Wyoming hunting rights bill

Russell Hiser of Douglas, Wyo., stops to take a look for elk along a hillside south of Douglas in early December. The Wyoming Senate on Tuesday gave preliminary approval to a resolution that would allow voters to decide whether to enshrine the right to hunt and fish in the state constitution.

CHEYENNE, Wyo. — The Wyoming Senate gave tentative approval Tuesday to a proposal to preserve citizens' rights to hunt and fish by locking the guarantee in the state's constitution.

Senate Joint Resolution 1, sponsored by Sen. Larry Hicks, R-Baggs, comes up for second reading in the Senate today.

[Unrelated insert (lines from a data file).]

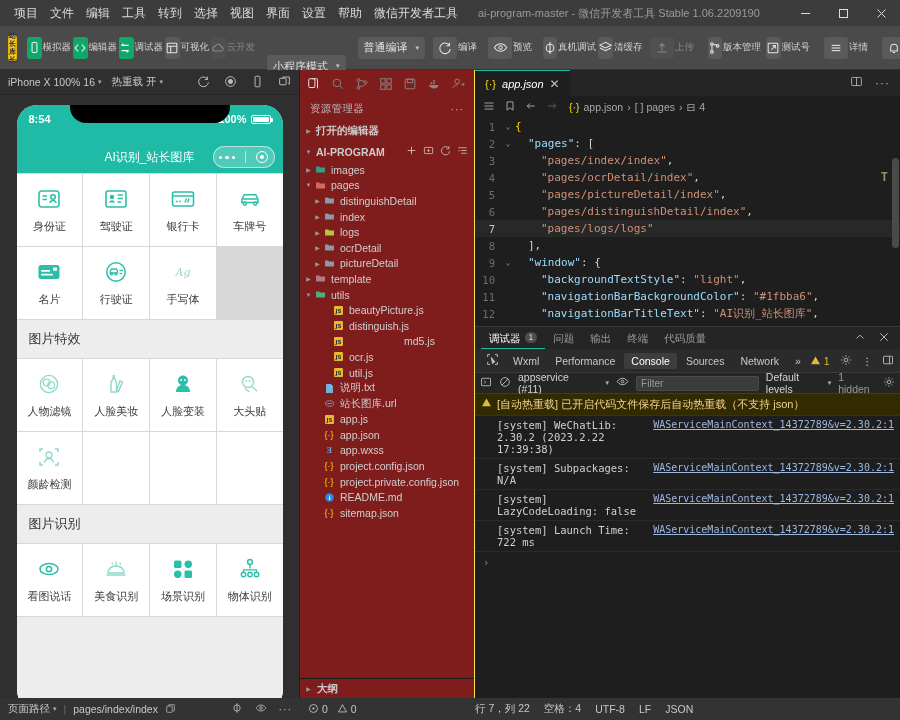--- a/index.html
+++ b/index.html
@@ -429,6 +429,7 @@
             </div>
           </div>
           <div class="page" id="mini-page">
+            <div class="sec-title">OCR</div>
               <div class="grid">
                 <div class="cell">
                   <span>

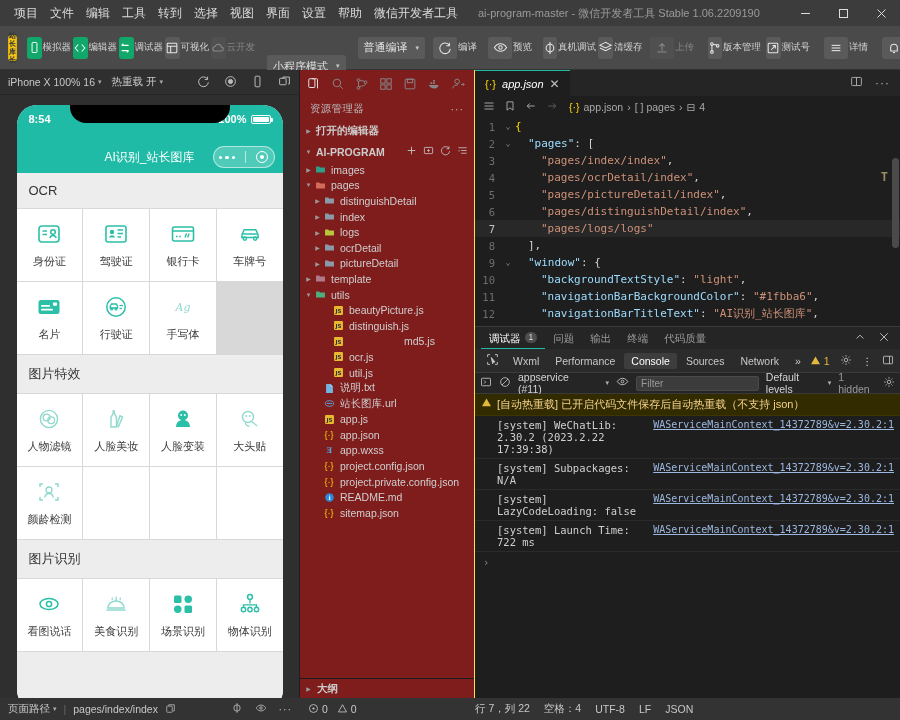--- a/index.html
+++ b/index.html
@@ -824,7 +824,7 @@
                 <text x="8" y="11.5" font-size="8" font-family="DejaVu Sans, sans-serif" fill="#333" text-anchor="middle" font-weight="bold">JS</text>
               </svg>
             </span>
-            <span class="fname" style="margin-left: 16px; padding-left: 43px;">md5.js</span>
+            <span class="fname" style="margin-left: 7px; padding-left: 43px;">md5.js</span>
           </div>
           <div class="trow">
             <span class="twist" style="margin-left: 22px;"></span>

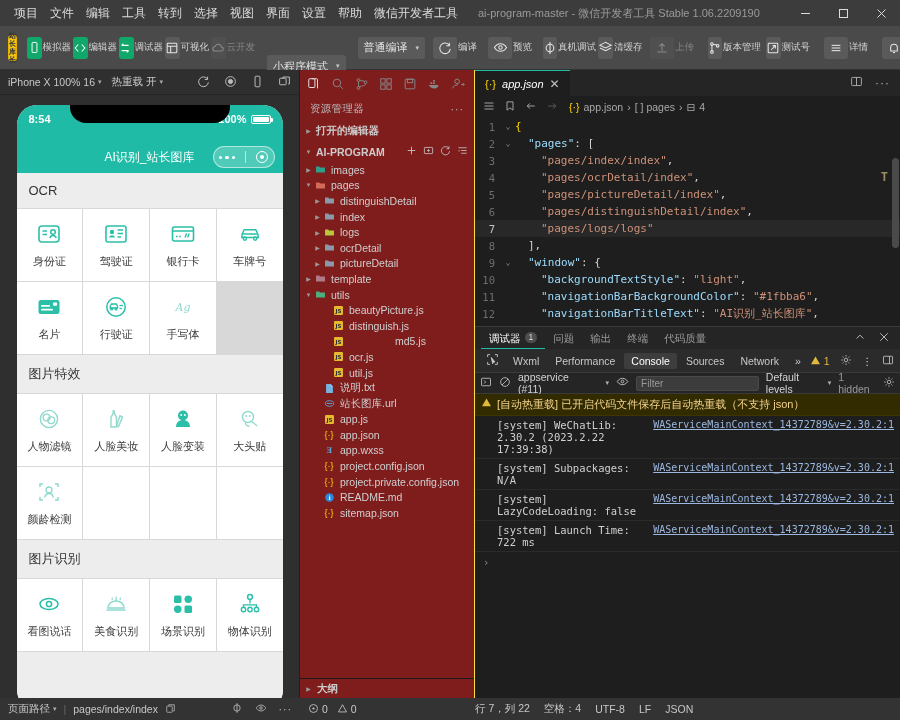--- a/index.html
+++ b/index.html
@@ -177,7 +177,7 @@
   .sf-sep { color:#666; }
   .sf-icons { margin-left:auto; display:flex; gap:12px; color:#bdbdbd; align-items:center; }
   .sf-mid { width:175px; flex:0 0 175px; display:flex; align-items:center; gap:9px; padding-left:8px; }
-  .sf-right { flex:1 1 auto; display:flex; align-items:center; gap:14px; padding-right:12px; }
+  .sf-right { flex:1 1 auto; display:flex; align-items:center; justify-content:flex-end; gap:14px; padding-right:12px;font-weight:bold; }
 </style>
 </head>
 <body>

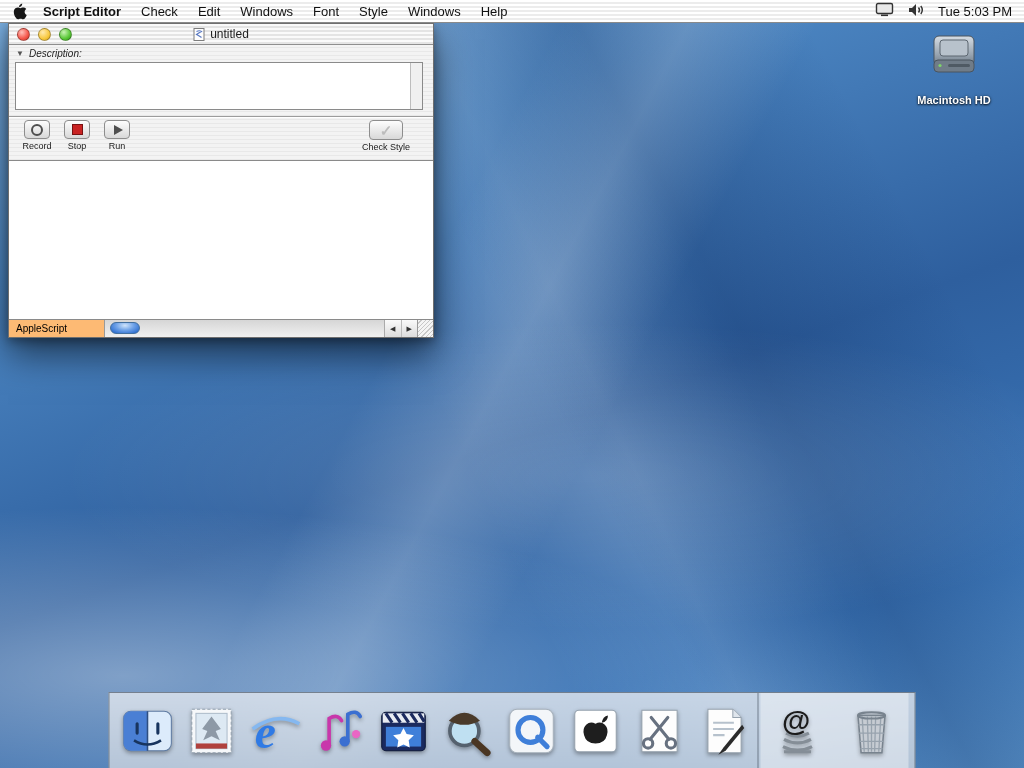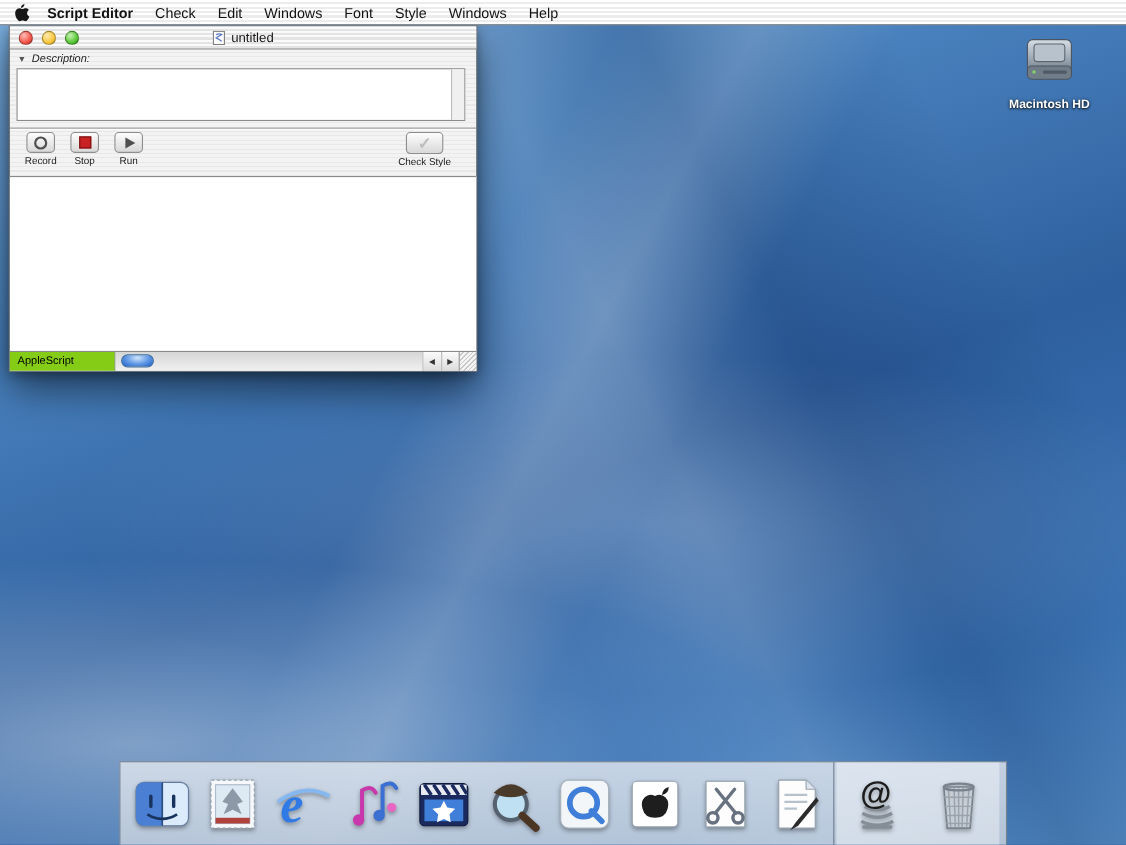--- a/index.html
+++ b/index.html
@@ -118,6 +118,22 @@
   <div class="menu-item">Style</div>
   <div class="menu-item">Windows</div>
   <div class="menu-item">Help</div>
+  <div class="menu-status">
+    <span>
+      <svg width="19" height="15" viewBox="0 0 19 15">
+        <rect x="1.5" y="1.5" width="16" height="10" rx="1.5" fill="#e9e9e9" stroke="#333" stroke-width="1.4"></rect>
+        <rect x="6" y="12.5" width="7" height="1.6" fill="#333"></rect>
+      </svg>
+    </span>
+    <span>
+      <svg width="16" height="14" viewBox="0 0 16 14">
+        <path d="M1 5 h3 l4 -4 v12 l-4 -4 h-3 z" fill="#333"></path>
+        <path d="M10.5 4.5 q2 2.5 0 5" stroke="#333" stroke-width="1.4" fill="none"></path>
+        <path d="M12.8 3 q3 4 0 8" stroke="#333" stroke-width="1.4" fill="none"></path>
+      </svg>
+    </span>
+    <span class="clock">Tue 5:03 PM</span>
+  </div>
 </div>
 
 <div class="window">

If the measure passes, Wyoming will join the national movement to protect hunters' rights.

Last November Arkansas, South Carolina and Tennessee adopted “right to hunt” constitutional amendments.

Hicks gave the Senate a history lesson when he explained the bill Tuesday.

He said that in England, the Crown owned wildlife and persisted in that belief even though the Magna Carta, adopted in 1215, recognized the public rights to wildlife.

In the American colonies, almost every colonial charter recognized the right of the colonists to take wildlife, Hicks said. Although there were many attempts to insert the right in the U.S. Constitution, James Madison reserved the right to the states.

Wyoming, meanwhile, is fifth in the nation in the percentage of its population that hunts and fishes, with one-third of the citizens holding licenses. The state was settled by trappers and has a cultural history of hunting and fishing.

Hicks said large, well-funded organizations are behind the pro-animal rights, anti-hunting movement.

It is important, he said, to bind future generations to recognize hunting and fishing rights by putting it in the state's constitution.

“Let the people decide,” Hicks said.

Opponents of the proposed constitutional amendment mostly dislike adopting the guarantee in the constitution, which is difficult to change. They also questioned the severity of the threat from anti-hunting forces.

“I don't think we should change the constitution,” said Sen. Michael Von Flatern, R-Gillette.

He said that without restraint, if someone in the future believed electric vehicles were a threat, the cars could also be banned in the constitution.

Sen. Charles Scott, R-Casper, said he doubts the threat will reach Wyoming before five or 10 years. But he said he is aware of what wealthy people and groups in other states can do with getting initiatives on the ballot.

Sen. Ogden Driskill, R-Devils Tower, a co-sponsor of the bill, also urged adoption, saying the threats are real.

Driskill said earlier that hunting rights are under attack by radical organizations such as the Humane Society of the United States, not to be confused with the Humane Society that rescues stray dogs and cats.

Without action to preserve those rights, Driskill predicted a piecemeal approach in future years to limit those rights “bit by bit.”